Spoligotypes were analysed as character types. The obtained spoligotyping patterns were compared with those available in the international spoligotype database (SpolDB4) [24] containing 35,925 spoligotypes comprising 39,295 isolates from 122 countries. A shared type was defined as a spoligotyping pattern common to at least two isolates, and clades were assigned according to signatures described in the database. Phylogenetic relationships among the isolates were inferred from Spoligotyping using the MIRU-VNTR plus software. In addition we compared the diversity within the main lineages that is MTBss and M. africanum I as well as between the main sublineages M. africnaum West-African type I (WafrI) and the Cameroon family (Euro-American). This was done by comparing both the number of isolates and the number of different spoligotype patterns between these groups. The significance difference among different categories of specific demographic character as well as drug resistance and isolate lineage were analysed by the chi squared test and Fisher's exact test as appropriate using STATA, and the medians of the ages of the various groups were analysed by Mann-Whitney U test.

Results

Study Population and Bacterial Samples

One hundred and sixty-two isolates representing 70% of isolates (162/232) obtained from sputum samples consecutively collected from patients suffering from pulmonary TB attending four main health facilities in the Central and Western regions of Ghana were analysed. Age of patients enrolled ranged from 2 to 90 years, with a median age of 38.5 years. Out of the 162 cases, the nationality of 160 was indicated. 12 were Liberians, two Togolese and 1 each of, Nigerians and Ivories, respectively living in the Bujumbura refugee camp. The remaining 144 patients were Ghanaians. Of the 161 TB cases who indicated their sex, 109 (67.7%) were male while 52 (32.3%) were female.

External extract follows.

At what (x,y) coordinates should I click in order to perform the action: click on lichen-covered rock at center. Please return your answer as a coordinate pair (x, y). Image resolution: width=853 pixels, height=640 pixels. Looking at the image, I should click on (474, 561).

Prevalence of the different sub-species and lineages within the M. tuberculosis complex by LSP analysis

A total of 162 isolates were confirmed as belonging to MTBC (Table 2). All isolates had the insertion sequence IS6110 evident by the production of the specific 550 bp amplicon corresponding to a portion of the IS6110 DNA sequence (Figure 1a). The presence of the main lineages within MTBC were analysed by large sequence polymorphism analysis at various regions of difference (RD). RD9 analysis by PCR identified 130/162 (80%) of the isolates as MTBss defined by the detection of an intact PCR product (Figure 1b), and among this group, RD726 PCR (Figure 1c) defined 59/130 (45%) as belonging to the Cameroon sub-lineage. 32/162 (20%) were classified as M. africanum type I by analysis of the RD9 region (Figure 1b); the majority of them 26 (81%) were identified by RD711 PCR (Figure 1d) as West-African I, and 6 (19%) as West-African II by RD702 PCR (Figure 1e). Based on RD12 and RD4 analyses, no M. bovis was detected.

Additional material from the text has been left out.